The proposal had been floated to the stock exchange's listing committee ahead of a regular meeting tomorrow, but no formal listing application had yet been submitted, the source said.
"This is aimed at showing that Alibaba is willing to make concessions," the source said.
Another source close to the Securities and Futures Commission said such a concession was unlikely to be enough to persuade the authorities to accept the Alibaba structure. "Alibaba will still not give up its demand to nominate the majority of board directors, which still gives more power to certain shareholders than others. That is unacceptable to the SFC," the source said.
Share lock-ups for executives are not uncommon in initial public offerings.
Alibaba had no comment, but a source close to the company said talks were continuing and constructive.
The e-commerce giant's planned listing is in limbo over its management's determination to maintain a partnership structure that regulators worry gives top executives more rights than ordinary shareholders.
Sources close to Alibaba insist the firm does not want a dual share structure or a change to rules. Instead, it is seeking an exemption under an existing rule that is part of the Hong Kong listing code.
Alibaba founder and chairman Jack Ma Yun revealed fresh details about the partnership scheme earlier this month that analysts saw as being designed to soothe concerns. The scheme started in 2010 and had elected 28 partners over a three-round selection process following strict eligibility criteria.
Ma and his top executives own about 10 per cent of the company, compared with about 24 per cent owned by United States internet firm Yahoo and about 37 per cent by Japan's SoftBank.
Investment bankers who have met Ma have told him that a New York listing would be his best bet for securing the control he craves.
Both the New York Stock Exchange and its smaller rival, Nasdaq, are lobbying Alibaba to list in the US where a dual-class share structure is allowed.
Financial experts say, however, that Alibaba has missed its window to sell shares in New York this year and it may have only until the end of this month before the same happens in Hong Kong.
Any later and the application would be subject to new rules that come into effect on October 1, obliging firms to allow at least two months between the date of a sponsor's formal appointment and a listing application.

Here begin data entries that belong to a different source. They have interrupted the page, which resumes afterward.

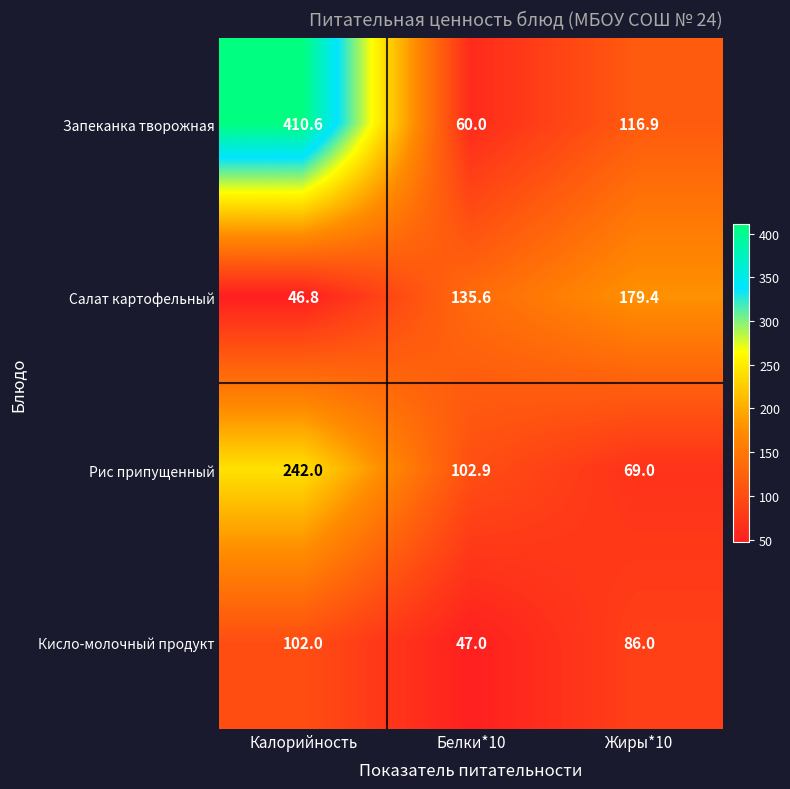

Which series changed the most between Белки*10 and Жиры*10?

Запеканка творожная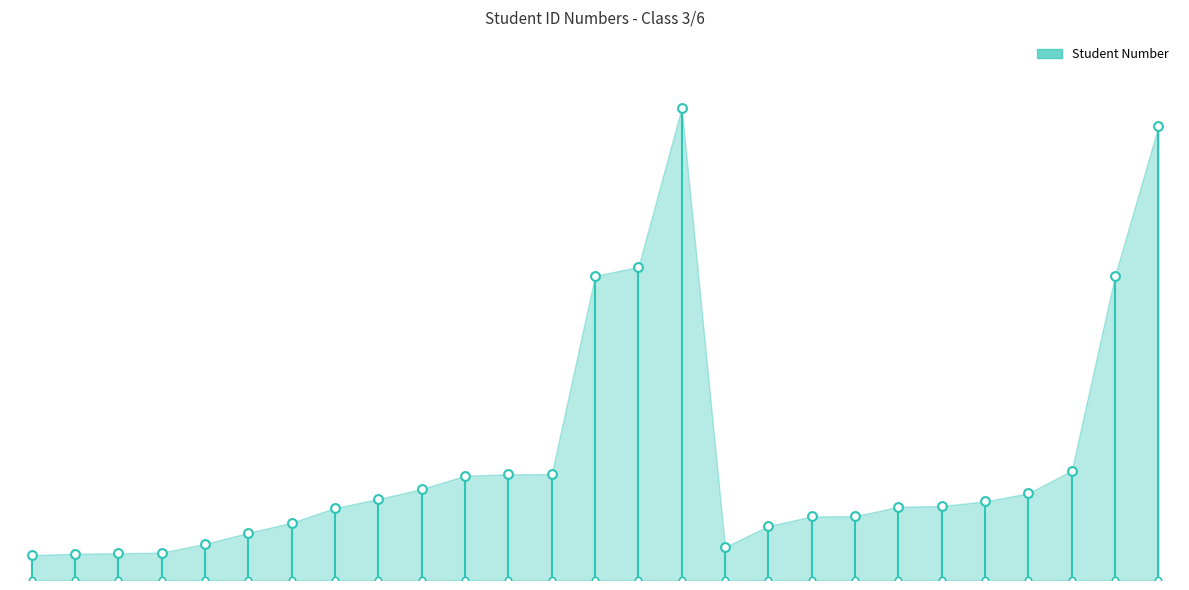

Between 27 and 16, which is larger?

16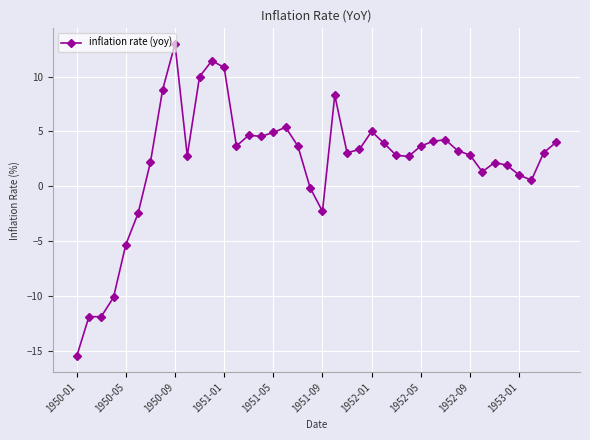

What is the maximum value shown in the chart?

13.0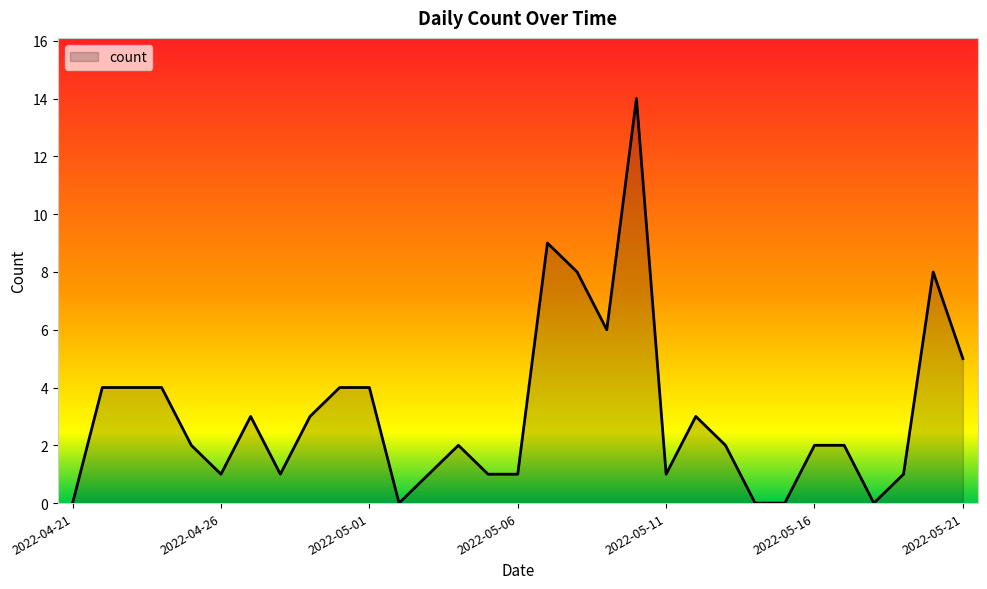

What is the difference between the maximum and minimum values?

14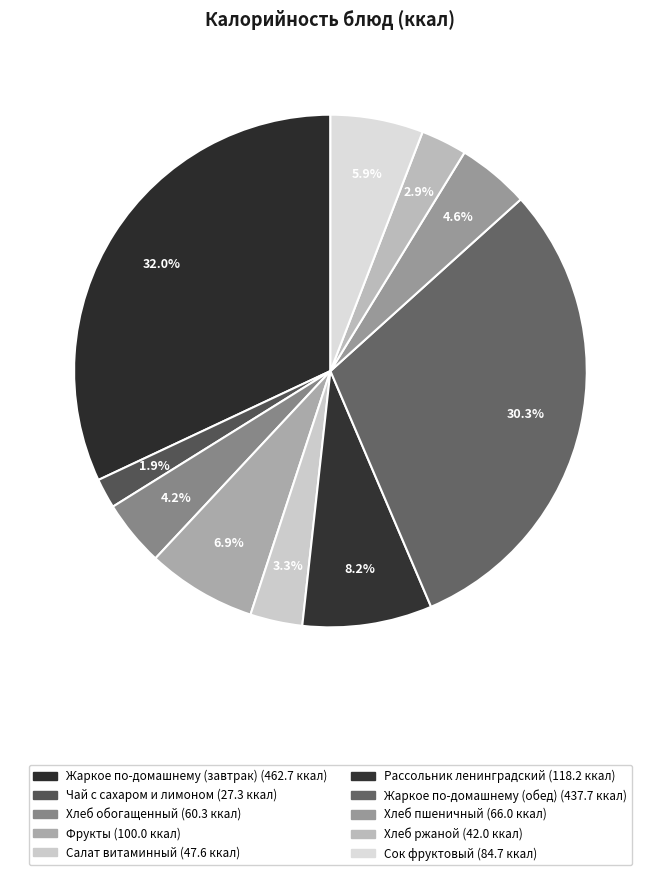

Rank the categories by value from highest to lowest.

Жаркое по-домашнему (завтрак), Жаркое по-домашнему (обед), Рассольник ленинградский, Фрукты, Сок фруктовый, Хлеб пшеничный, Хлеб обогащенный, Салат витаминный, Хлеб ржаной, Чай с сахаром и лимоном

Hong Kong Exchanges and Clearing chief executive Charles Li Xiaojia said after the first anniversary ceremony of its joint venture with the two mainland stock exchanges yesterday that the city's listing rules were working well and there was no reason to change them to accommodate dual share structures, in the latest sign that the regulatory stand-off remains unresolved.
When asked about the status of the potential listing of Alibaba, Li reiterated that Hong Kong's listing regime was designed to protect all shareholders equally, underscoring the reservations that the regulators have about the company's structure.